:: LISTED RECORDS

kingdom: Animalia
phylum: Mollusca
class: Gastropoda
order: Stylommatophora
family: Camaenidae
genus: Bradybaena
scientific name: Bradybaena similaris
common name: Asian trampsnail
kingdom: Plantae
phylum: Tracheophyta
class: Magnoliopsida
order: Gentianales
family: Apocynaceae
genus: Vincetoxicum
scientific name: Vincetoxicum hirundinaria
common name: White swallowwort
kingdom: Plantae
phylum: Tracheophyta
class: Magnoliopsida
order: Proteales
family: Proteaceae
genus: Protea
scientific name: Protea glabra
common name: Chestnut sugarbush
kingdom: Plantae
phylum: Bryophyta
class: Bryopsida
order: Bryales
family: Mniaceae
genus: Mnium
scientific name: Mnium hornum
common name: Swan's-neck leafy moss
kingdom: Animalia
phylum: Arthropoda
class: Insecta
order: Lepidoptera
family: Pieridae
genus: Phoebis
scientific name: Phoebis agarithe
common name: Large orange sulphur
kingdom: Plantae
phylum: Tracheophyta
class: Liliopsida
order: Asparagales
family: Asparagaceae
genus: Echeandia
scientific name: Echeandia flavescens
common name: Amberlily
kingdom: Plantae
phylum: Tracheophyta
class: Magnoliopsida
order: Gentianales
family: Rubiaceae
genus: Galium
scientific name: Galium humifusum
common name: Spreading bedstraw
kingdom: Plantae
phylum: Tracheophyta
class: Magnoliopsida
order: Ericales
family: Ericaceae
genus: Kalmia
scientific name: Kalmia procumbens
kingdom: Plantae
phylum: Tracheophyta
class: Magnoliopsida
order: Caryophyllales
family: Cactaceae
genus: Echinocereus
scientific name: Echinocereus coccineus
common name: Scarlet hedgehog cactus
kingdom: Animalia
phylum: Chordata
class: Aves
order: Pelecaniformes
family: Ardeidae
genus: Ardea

::::

Retype every line of the records above, character for character, from the first record through the last.

kingdom: Animalia
phylum: Mollusca
class: Gastropoda
order: Stylommatophora
family: Camaenidae
genus: Bradybaena
scientific name: Bradybaena similaris
common name: Asian trampsnail
kingdom: Plantae
phylum: Tracheophyta
class: Magnoliopsida
order: Gentianales
family: Apocynaceae
genus: Vincetoxicum
scientific name: Vincetoxicum hirundinaria
common name: White swallowwort
kingdom: Plantae
phylum: Tracheophyta
class: Magnoliopsida
order: Proteales
family: Proteaceae
genus: Protea
scientific name: Protea glabra
common name: Chestnut sugarbush
kingdom: Plantae
phylum: Bryophyta
class: Bryopsida
order: Bryales
family: Mniaceae
genus: Mnium
scientific name: Mnium hornum
common name: Swan's-neck leafy moss
kingdom: Animalia
phylum: Arthropoda
class: Insecta
order: Lepidoptera
family: Pieridae
genus: Phoebis
scientific name: Phoebis agarithe
common name: Large orange sulphur
kingdom: Plantae
phylum: Tracheophyta
class: Liliopsida
order: Asparagales
family: Asparagaceae
genus: Echeandia
scientific name: Echeandia flavescens
common name: Amberlily
kingdom: Plantae
phylum: Tracheophyta
class: Magnoliopsida
order: Gentianales
family: Rubiaceae
genus: Galium
scientific name: Galium humifusum
common name: Spreading bedstraw
kingdom: Plantae
phylum: Tracheophyta
class: Magnoliopsida
order: Ericales
family: Ericaceae
genus: Kalmia
scientific name: Kalmia procumbens
kingdom: Plantae
phylum: Tracheophyta
class: Magnoliopsida
order: Caryophyllales
family: Cactaceae
genus: Echinocereus
scientific name: Echinocereus coccineus
common name: Scarlet hedgehog cactus
kingdom: Animalia
phylum: Chordata
class: Aves
order: Pelecaniformes
family: Ardeidae
genus: Ardea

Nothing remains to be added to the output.